Au final, nous avons pu stocker les troncs dans l’espace de la future matériau-thèque.

 

Mais le bois est complètement tordu et tous les bouts sont différents ! Comment est-il possible de concevoir et construire la Matériau-thèque ???

Atelier de conception technique.

Tous les repères de constructions habituelles, l’angle droit, la ligne droite sont devenus obsolètes. Construire avec le bois local, sans moyen mécanique, impose de prendre le temps de regarder chaque morceau. Le dessin de la structure doit donc se faire en prenant les particularités de toutes les parties de bois.
Inventorier, sélectionner et imaginer les assemblages possibles, une étape délicate qui nous a demandé de plonger dans l’intimité du bois.

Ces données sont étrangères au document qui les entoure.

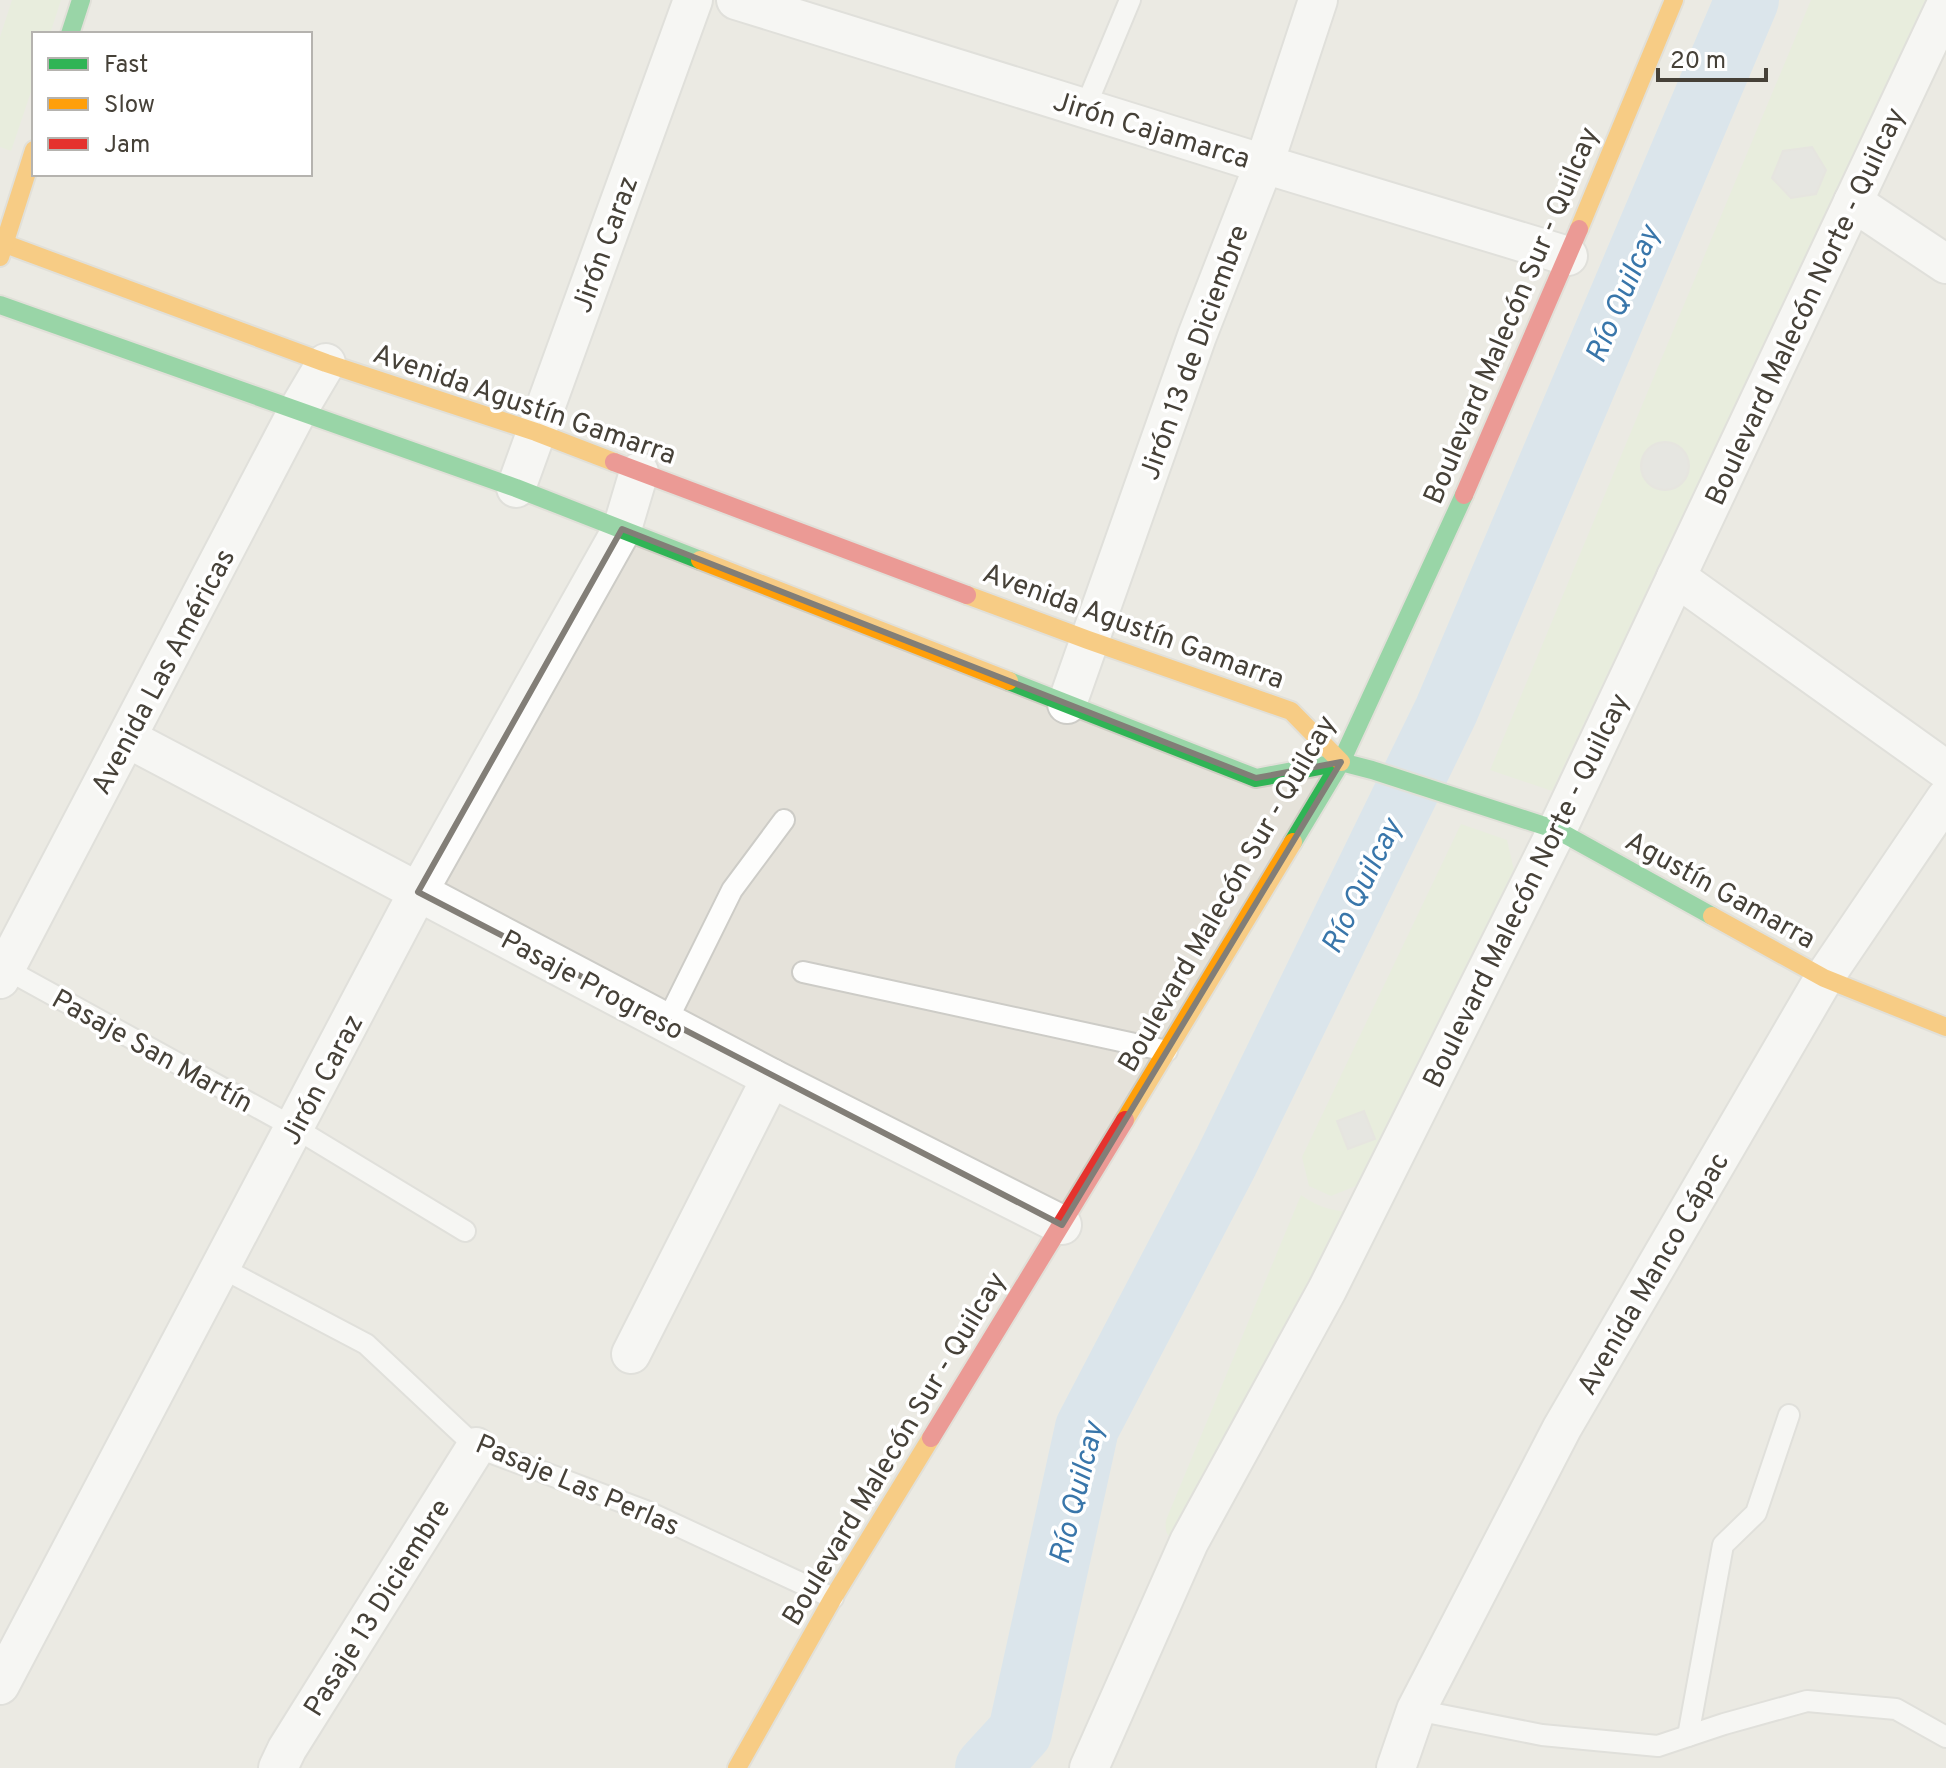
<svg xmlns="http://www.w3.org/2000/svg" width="1946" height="1768" font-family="Overpass,sans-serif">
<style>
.residential{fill:#e5e2da;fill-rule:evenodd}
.green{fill:#dde9cd}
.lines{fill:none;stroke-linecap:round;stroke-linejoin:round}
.river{stroke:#c0d8eb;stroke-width:64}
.building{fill:#dad9d4;stroke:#d9d7d1;stroke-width:2}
.lane-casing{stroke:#cdccc7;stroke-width:24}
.street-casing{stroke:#cdccc7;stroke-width:42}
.fast-casing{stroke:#cfcdc3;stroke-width:22}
.slow-casing{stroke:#cfcdc3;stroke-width:22}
.jam-casing{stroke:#cfcdc3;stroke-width:22}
.lane{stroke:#fdfdfc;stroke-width:20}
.street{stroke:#fdfdfc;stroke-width:38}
.fast{stroke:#30b455;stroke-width:18}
.slow{stroke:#ff9f0a;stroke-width:18}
.jam{stroke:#e5322d;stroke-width:18}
.marked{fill:none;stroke:#827e77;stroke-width:6;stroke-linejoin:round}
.labels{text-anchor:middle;stroke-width:7;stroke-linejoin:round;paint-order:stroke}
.street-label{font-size:28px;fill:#464138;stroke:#fff}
.water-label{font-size:30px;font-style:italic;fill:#3976aa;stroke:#fff}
</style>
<rect width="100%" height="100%" fill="#f1f0eb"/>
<path class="residential" d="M 0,0 L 1946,0 L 1946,1768 L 0,1768 ZM 34,34 L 310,34 L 310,174 L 34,174 Z"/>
<g class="green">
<polygon points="12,0 61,0 50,34 34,34 34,83 11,151 0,147 0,37"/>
<polygon points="1811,0 1927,0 1552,791 1490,770"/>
<polygon points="1461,824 1507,840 1514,870 1361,1184 1331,1196 1309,1186 1302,1157"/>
<path d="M 1301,1195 C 1316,1206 1330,1210 1348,1212 L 1174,1539 C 1165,1535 1165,1529 1166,1520 Z"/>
</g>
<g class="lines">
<polyline class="river" points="987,1768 1020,1732 1087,1428 1226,1162 1446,711 1747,0"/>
</g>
<g class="building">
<polygon points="1812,147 1826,170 1816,194 1791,198 1772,178 1783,151"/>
<circle cx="1665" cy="466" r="24"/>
<polygon points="1364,1111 1375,1139 1348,1149 1337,1121"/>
</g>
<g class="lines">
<g class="lane-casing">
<g id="lane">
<polyline points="1085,108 1130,0"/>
<polyline points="6,969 295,1128 465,1231"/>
<polyline points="803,972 1167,1051"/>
<polyline points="666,1023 732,890 784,820"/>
<polyline points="220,1267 366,1344 476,1447 646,1511 833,1598"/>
<polyline points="1416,1710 1542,1735 1658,1746 1724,1724 1807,1701 1896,1709 1946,1737"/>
<polyline points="1688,1736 1723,1545 1756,1513 1789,1415"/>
</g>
</g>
<g class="street-casing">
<g id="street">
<polyline points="736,0 1264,164 1568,256"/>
<polyline points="1853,202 1946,264"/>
<polyline points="516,488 693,0"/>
<polyline points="1676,577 1946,770"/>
<polyline points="1067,704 1197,336 1264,164 1318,0"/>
<polyline points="127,738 771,1078 1062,1225"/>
<polyline points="0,979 297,412 326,363"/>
<polyline points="631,1354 771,1078"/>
<polyline points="0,1685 418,892 622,529 639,472"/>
<polyline points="278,1768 287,1749 476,1447"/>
<polyline points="1089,1768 1189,1542 1327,1290 1557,830 1946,5"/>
<polyline points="1396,1768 1416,1710 1562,1428 1824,978 1946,798"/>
</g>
</g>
<g class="fast-casing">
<g id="fast">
<polyline points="70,34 81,0"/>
<polyline points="0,305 516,488 700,560"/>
<polyline points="1009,681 1256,778 1341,762 1372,770 1557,830 1712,916"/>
<polyline points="1293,842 1341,762 1464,495"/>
</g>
</g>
<g class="slow-casing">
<g id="slow">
<polyline points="1579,229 1674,0"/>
<polyline points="0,242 326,363 536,432 614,462"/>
<polyline points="0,257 34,150"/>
<polyline points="700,560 1009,681"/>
<polyline points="967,595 1088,640 1291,711 1341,762"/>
<polyline points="1712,916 1824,978 1946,1027"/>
<polyline points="1125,1120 1293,842"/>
<polyline points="737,1768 833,1598 931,1438"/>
</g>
</g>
<g class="jam-casing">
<g id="jam">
<polyline points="614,462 967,595"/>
<polyline points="1464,495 1579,229"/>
<polyline points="931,1438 1125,1120"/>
</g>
</g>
<use href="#lane" class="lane"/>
<use href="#street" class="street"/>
<use href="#fast" class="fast"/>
<use href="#slow" class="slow"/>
<use href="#jam" class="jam"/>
</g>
<path d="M0 0H1946V1768H0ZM 622,529 L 1256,778 L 1341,762 L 1062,1225 L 418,892 Z" fill="#f1f0eb" fill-opacity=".55" fill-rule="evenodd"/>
<path class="marked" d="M 622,529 L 1256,778 L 1341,762 L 1062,1225 L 418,892 Z"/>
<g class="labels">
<g class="street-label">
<text transform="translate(1152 129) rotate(17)" y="10">Jirón Cajamarca</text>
<text transform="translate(604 244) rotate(-70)" y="10">Jirón Caraz</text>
<text transform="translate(1804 306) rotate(-65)" y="10">Boulevard Malecón Norte - Quilcay</text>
<text transform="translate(1510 315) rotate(-67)" y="10">Boulevard Malecón Sur - Quilcay</text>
<text transform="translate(1193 352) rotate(-70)" y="10">Jirón 13 de Diciembre</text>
<text transform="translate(525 403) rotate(19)" y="10">Avenida Agustín Gamarra</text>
<text transform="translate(1134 625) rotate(20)" y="10">Avenida Agustín Gamarra</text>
<text transform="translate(162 671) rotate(-62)" y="10">Avenida Las Américas</text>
<text transform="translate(1721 889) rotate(29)" y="10">Agustín Gamarra</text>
<text transform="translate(1525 890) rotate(-64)" y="10">Boulevard Malecón Norte - Quilcay</text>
<text transform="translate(1226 893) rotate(-60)" y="10">Boulevard Malecón Sur - Quilcay</text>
<text transform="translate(593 984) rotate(28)" y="10">Pasaje Progreso</text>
<text transform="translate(153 1050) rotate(29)" y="10">Pasaje San Martín</text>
<text transform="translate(321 1079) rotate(-62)" y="10">Jirón Caraz</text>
<text transform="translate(1652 1273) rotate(-60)" y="10">Avenida Manco Cápac</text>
<text transform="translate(893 1448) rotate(-59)" y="10">Boulevard Malecón Sur - Quilcay</text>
<text transform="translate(578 1484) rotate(23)" y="10">Pasaje Las Perlas</text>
<text transform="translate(376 1607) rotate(-58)" y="10">Pasaje 13 Diciembre</text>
</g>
<g class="water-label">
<text transform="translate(1622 294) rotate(-67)" y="10">Río Quilcay</text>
<text transform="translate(1361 886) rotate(-64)" y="10">Río Quilcay</text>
<text transform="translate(1076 1493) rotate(-76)" y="10">Río Quilcay</text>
</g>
</g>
<rect x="32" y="32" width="280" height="144" fill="#ffffff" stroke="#b5b3af" stroke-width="2"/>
<rect x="48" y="58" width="40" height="12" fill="#30b455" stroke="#b5b3af" stroke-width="2"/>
<text x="104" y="72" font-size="24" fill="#464138">Fast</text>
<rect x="48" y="98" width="40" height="12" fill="#ff9f0a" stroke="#b5b3af" stroke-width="2"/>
<text x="104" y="112" font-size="24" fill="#464138">Slow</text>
<rect x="48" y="138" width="40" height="12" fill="#e5322d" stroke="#b5b3af" stroke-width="2"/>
<text x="104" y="152" font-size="24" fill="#464138">Jam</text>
<path d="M1658 68v12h108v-12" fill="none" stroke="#464138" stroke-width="4"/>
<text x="1670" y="68" font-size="24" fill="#464138" stroke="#ffffff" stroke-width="6" paint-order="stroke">20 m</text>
</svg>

Il nous a fallu découvrir les différences entre chaque espèce ; puis de les mettre en pratique pour arriver à un dessin qui pourra guider la construction.

 

 

La deuxième esquisse précise un peu plus la construction sans donner de forme finale.

 

Alors une fois que l’on a le bois écorcé, qu’est-ce qu’on fait ?

Vient alors le temps du façonnage des troncs, repérés, taillés, sciés à dimension. Et ce n’est pas si facile que ce que l’on peut croire ! Et oui, sur le tronc il existe de nombreux nœuds. Souvenir d’une branche latérale qui crée un bouleversement dans la rectitude du fil des cernes du bois. Le bois devient alors plus réticent face aux lames et demande de prendre le temps encore une fois de faire avec sa fibre et ses sens tourmentés pour donner une apparente homogénéité.

Le bois récolté la première fois, a été ensuite complété par de nouvelles coupes permettant de remettre en lumière le milieu aquatique de la Tortue. Il a donc fallu encore écorcé, la plane n’ayant plus de secrets pour nous et toutes les personnes venant participer à la construction !

A même l’enclos, les troncs écorcés ont été triés par taille et diamètre.

En parallèle du tri et de l’inventaire, l’écorçage se poursuivait.

Il est important d’enlever toute présence d’écorce verte (cambium) faisant circuler les sucres produit par la photosynthèse des plantes. Ils offriraient une formidable nourriture pour les champignons !

Les nœuds des troncs ont été adoucis pour rendre le poteau plus homogène.

Les troncs sont découpés à la bonne mesure.

Le premier poteau est enfin prêt !

Une fois les poteaux sélectionnés et préparés, nous avons pu découper les tenons (encoche s’insérant dans la mortaise de la poutre).

ça plane à tous les âges !

Une fois scié, le tenon est dégagé grâce à une herminette.

Et voilà venu le temps de l’assemblage, est-ce que ça rentre ?

Parfait ça marche ! Bon et maintenant il faut lever le tout ! Oups !

Oh hisse !!! Allez, le premier portique est debout.

Au deuxième, celui-là est en deux parties, faute ne pas avoir de poutre assez longue.

Et voici le moment du mariage des deux poutres, à l’aide d’un marteau fabriqué dans une branche de robinier.

Les portiques sont installés ! Posés sur d’épaisses pierres de grès récupérées d’un chantier à proximité.

Et maintenant que les portiques sont montés, on fait comment pour mettre le toit ?

Des grandes perches longues ont été sélectionnées. Plus elles sont longues, plus elles sont tordues ! Alors que l’objectif est d’avoir la surface la plus plane possible. Nous avons donc choisi les branches les plus adaptées dans des bois assez léger (érable et frêne). Ensuite, nous avons réalisé de petites entailles pour pouvoir insérer ses longues perches appelées solives.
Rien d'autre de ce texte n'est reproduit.